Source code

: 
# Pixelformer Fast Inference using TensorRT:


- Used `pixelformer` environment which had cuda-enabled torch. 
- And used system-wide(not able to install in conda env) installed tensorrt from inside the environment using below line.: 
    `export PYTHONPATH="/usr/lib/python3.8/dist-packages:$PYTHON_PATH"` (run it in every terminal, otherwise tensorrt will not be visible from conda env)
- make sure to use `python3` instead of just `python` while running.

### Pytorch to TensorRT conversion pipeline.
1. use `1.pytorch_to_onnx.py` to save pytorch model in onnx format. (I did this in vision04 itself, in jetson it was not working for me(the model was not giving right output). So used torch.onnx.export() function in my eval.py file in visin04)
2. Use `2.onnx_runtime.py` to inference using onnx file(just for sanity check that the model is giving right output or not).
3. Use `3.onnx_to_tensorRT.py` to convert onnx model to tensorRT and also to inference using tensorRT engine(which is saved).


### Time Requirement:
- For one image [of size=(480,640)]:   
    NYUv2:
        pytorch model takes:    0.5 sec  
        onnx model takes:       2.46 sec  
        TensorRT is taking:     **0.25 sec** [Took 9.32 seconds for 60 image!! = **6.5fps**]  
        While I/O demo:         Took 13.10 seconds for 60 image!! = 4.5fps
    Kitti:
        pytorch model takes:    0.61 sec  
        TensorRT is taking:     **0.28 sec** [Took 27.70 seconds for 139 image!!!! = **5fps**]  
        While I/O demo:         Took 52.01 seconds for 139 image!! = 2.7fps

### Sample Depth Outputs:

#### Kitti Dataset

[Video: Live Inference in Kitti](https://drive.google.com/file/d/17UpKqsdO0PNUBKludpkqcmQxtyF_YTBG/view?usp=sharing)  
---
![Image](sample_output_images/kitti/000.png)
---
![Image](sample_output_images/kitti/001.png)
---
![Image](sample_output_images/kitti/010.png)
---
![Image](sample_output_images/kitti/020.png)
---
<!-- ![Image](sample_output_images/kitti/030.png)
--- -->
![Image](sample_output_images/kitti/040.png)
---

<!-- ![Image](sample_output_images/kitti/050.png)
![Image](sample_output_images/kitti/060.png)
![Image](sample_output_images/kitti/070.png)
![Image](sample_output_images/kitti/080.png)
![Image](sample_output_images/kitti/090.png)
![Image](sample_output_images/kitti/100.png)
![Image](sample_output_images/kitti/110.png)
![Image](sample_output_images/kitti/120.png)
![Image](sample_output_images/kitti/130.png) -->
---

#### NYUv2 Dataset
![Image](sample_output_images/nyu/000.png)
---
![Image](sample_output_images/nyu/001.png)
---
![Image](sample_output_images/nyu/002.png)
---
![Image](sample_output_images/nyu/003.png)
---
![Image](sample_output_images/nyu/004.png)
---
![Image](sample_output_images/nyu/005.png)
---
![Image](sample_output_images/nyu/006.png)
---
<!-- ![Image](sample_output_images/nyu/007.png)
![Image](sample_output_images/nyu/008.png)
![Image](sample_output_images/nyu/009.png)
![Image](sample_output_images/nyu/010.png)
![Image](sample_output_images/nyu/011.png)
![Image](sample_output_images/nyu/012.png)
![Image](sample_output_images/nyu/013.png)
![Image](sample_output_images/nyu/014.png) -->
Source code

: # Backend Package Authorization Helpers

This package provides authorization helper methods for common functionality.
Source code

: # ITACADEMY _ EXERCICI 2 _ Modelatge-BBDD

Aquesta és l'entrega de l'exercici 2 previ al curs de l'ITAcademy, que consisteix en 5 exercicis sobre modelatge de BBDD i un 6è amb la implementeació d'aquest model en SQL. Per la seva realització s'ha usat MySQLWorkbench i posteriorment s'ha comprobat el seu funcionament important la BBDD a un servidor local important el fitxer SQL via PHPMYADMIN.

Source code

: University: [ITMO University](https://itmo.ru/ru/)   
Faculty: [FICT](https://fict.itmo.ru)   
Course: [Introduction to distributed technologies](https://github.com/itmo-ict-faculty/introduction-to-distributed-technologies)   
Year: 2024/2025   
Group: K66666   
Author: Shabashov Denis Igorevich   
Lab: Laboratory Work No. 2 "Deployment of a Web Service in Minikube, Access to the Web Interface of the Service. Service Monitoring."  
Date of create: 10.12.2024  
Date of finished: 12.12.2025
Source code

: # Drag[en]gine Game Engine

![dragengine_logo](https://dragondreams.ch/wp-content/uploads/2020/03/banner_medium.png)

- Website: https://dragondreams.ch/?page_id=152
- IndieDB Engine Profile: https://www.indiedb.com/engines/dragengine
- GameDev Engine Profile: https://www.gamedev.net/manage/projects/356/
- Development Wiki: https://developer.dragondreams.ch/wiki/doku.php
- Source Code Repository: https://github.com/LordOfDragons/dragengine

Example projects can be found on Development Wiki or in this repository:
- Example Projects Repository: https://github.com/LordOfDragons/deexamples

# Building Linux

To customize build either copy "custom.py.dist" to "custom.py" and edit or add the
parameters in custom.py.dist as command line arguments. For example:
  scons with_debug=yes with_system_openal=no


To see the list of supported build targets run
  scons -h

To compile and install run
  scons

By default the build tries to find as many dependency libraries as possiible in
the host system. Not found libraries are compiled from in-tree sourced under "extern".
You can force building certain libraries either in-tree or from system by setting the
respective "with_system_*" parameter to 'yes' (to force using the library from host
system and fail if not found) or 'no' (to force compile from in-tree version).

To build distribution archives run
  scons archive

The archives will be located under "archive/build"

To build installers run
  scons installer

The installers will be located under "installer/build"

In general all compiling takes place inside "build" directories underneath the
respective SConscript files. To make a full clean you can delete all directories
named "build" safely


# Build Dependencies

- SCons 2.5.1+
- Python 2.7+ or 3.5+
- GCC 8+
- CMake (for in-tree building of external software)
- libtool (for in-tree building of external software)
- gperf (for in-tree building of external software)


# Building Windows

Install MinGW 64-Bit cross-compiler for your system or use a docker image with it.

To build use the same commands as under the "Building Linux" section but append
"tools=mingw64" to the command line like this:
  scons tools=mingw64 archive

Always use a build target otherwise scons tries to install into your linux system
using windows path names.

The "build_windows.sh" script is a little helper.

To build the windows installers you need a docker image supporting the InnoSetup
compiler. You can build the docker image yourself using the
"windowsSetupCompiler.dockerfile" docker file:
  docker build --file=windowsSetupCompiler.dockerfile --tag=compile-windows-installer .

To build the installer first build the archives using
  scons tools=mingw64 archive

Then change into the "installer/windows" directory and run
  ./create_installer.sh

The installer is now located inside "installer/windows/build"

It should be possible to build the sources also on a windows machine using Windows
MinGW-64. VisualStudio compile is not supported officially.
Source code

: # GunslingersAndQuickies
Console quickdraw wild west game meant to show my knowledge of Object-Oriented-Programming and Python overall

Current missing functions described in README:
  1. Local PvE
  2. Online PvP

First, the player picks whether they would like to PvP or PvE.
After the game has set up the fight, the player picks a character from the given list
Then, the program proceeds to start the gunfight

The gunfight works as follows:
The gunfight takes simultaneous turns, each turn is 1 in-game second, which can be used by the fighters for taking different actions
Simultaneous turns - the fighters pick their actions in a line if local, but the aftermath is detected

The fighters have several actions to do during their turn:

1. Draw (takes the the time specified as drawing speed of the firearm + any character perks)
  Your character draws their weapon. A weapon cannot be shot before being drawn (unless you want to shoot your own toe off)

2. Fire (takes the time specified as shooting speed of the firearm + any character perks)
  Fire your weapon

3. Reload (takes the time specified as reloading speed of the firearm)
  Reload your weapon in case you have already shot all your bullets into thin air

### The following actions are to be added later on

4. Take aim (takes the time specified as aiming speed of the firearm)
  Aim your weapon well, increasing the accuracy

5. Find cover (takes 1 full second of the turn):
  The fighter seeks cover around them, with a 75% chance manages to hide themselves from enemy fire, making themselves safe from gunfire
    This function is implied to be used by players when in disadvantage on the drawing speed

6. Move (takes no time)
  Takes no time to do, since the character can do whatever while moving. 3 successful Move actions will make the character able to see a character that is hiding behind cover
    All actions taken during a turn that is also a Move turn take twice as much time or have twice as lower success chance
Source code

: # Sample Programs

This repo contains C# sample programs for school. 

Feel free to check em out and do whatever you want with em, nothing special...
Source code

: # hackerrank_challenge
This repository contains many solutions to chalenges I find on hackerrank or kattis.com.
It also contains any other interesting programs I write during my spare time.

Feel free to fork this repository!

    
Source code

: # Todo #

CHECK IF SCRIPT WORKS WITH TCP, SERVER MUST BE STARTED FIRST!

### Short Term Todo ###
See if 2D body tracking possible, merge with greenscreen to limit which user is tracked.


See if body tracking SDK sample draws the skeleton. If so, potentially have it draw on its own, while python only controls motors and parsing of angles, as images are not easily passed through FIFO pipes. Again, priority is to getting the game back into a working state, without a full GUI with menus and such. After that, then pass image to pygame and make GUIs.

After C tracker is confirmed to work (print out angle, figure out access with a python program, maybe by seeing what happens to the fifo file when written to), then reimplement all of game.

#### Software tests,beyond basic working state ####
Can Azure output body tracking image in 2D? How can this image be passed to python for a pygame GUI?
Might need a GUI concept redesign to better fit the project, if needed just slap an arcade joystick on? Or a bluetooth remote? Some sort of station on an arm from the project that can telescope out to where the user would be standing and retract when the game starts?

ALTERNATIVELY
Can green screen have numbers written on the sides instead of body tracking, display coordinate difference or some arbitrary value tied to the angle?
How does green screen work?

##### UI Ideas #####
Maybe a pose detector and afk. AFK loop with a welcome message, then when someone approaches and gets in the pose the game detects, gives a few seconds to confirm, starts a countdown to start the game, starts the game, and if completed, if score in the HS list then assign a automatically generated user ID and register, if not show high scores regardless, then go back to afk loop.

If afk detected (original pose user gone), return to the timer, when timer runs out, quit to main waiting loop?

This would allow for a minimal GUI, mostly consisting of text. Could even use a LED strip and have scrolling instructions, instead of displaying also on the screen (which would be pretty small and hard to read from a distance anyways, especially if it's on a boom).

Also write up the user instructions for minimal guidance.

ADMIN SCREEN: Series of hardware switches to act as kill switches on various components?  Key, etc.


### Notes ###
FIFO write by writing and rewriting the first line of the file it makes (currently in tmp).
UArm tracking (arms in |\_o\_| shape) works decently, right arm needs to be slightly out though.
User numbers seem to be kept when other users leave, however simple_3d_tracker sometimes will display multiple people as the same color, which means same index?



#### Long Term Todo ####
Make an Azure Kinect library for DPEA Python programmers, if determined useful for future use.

■ ■ ■

Task requirements —
For the lines above, output exactly those from the line containing "Current missing functions" through the line containing "The fighters have", and skip the others.

Exercise solution —
Current missing functions described in README:
  1. Local PvE
  2. Online PvP

First, the player picks whether they would like to PvP or PvE.
After the game has set up the fight, the player picks a character from the given list
Then, the program proceeds to start the gunfight

The gunfight works as follows:
The gunfight takes simultaneous turns, each turn is 1 in-game second, which can be used by the fighters for taking different actions
Simultaneous turns - the fighters pick their actions in a line if local, but the aftermath is detected

The fighters have several actions to do during their turn:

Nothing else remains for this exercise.